Even the tlb_flush of pmdp_*flush on x86 is a range flush in
transparent huegepage support because I found errata that invlpg isn't
ok to flush PSE tlb on some cpus but then I didn't check the details,
I just wanted less risk right now, later it can be optimized (worst
case dependent on cpuid).

Note also that pmdp_splitting_flush_notify probably can drop the
_notify part. As long as there is symmetry with the "pages" returned
by gup and their respective put_page and you only use the "page" to do
put_page and get its physical address, there is no need to be notified
about a split_huge_page. At the moment it seems just a little more
paranoid but again not a requirement by design because hugepages are
stable, and only thing that can require an invalidate is a physical
relocation that only happens during swap (or similar). split_huge_page
doesn't affect _physical_ at all, and in turn there is in theory no
need to modify the secondary mmu mappings, when the primary mmu
mappings are altered. One of the reasons of altering the primary mmu
mappings is to avoid confusing the code that can't handle huge pmd
natively and would crash on them, so we virtually split the page to
show to that code an environment it won't find itself lost.
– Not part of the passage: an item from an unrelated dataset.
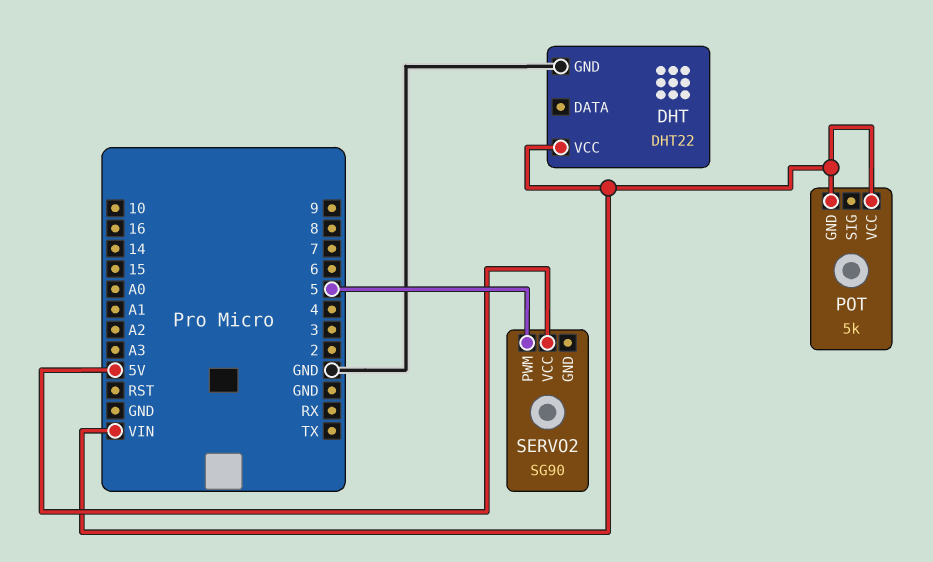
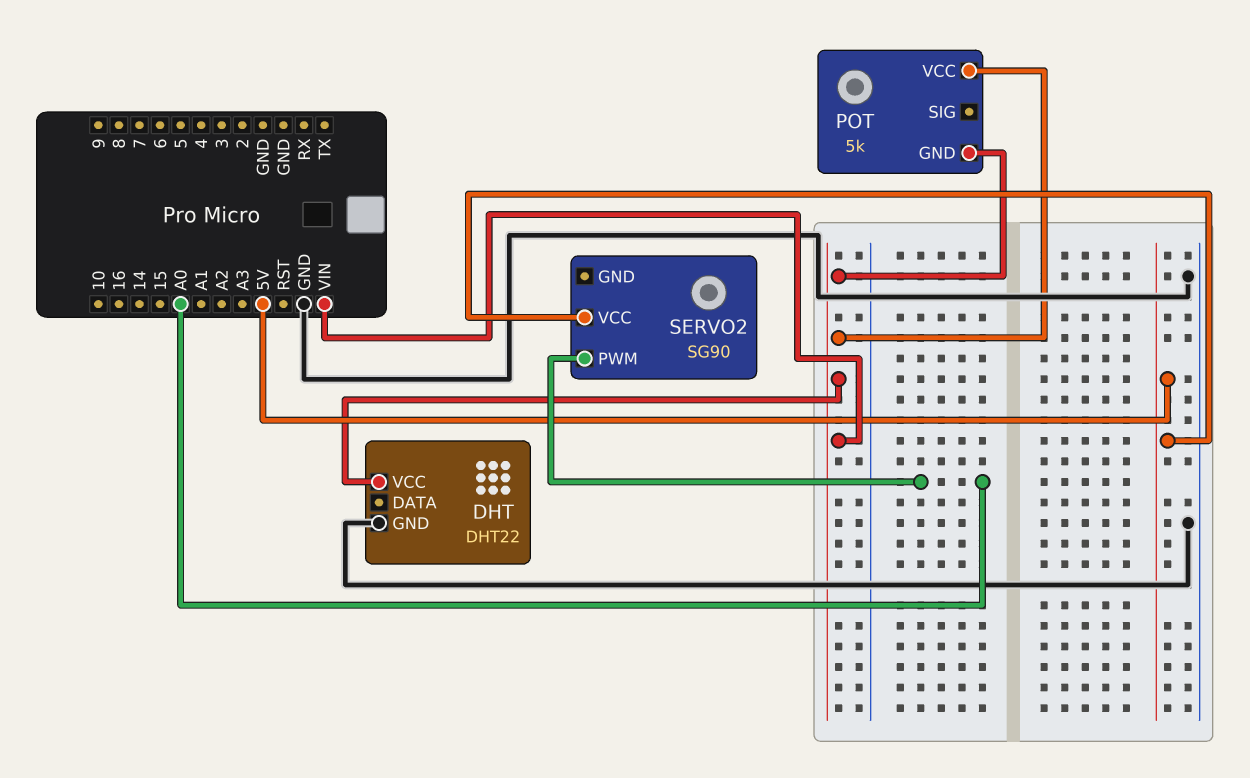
SERVO2 pin PWM: 5 -> A0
> I must be missing something key here. I thought unmap_mapping_range_vma
> would percolate down to calling mmu_notifier_invalidate_page() which
> xpmem can sleep in. Based upon that assumption, I don't see the
> need for the other patches.

unmap_mapping_range takes i_mmap_lock (spinlock) and then calls
zap_page_range that calls unmap_vmas under spinlock, that leads to
mmu_notifier_invalidate_range_start under i_mmap_lock. That only
happens for truncate... That was also the reason that Christioph's
first patchset had a sleep parameter in its version of
mmu_notifier_invalidate_something(sleep) (and sleep=0 was passed when
it was called inside truncate IIRC).

> I don't see the mandatory part here. Maybe it is your broken english

Eheh, my english so bad ah... :(. And my writing is probably better
than my pronunciation ;)

> combined with my ignorance, but I do not see what the statement
> "i_mmap_lock side is mandatory" is based upon. It looks to me like

Tried to explain again above, hope it is clearer this time.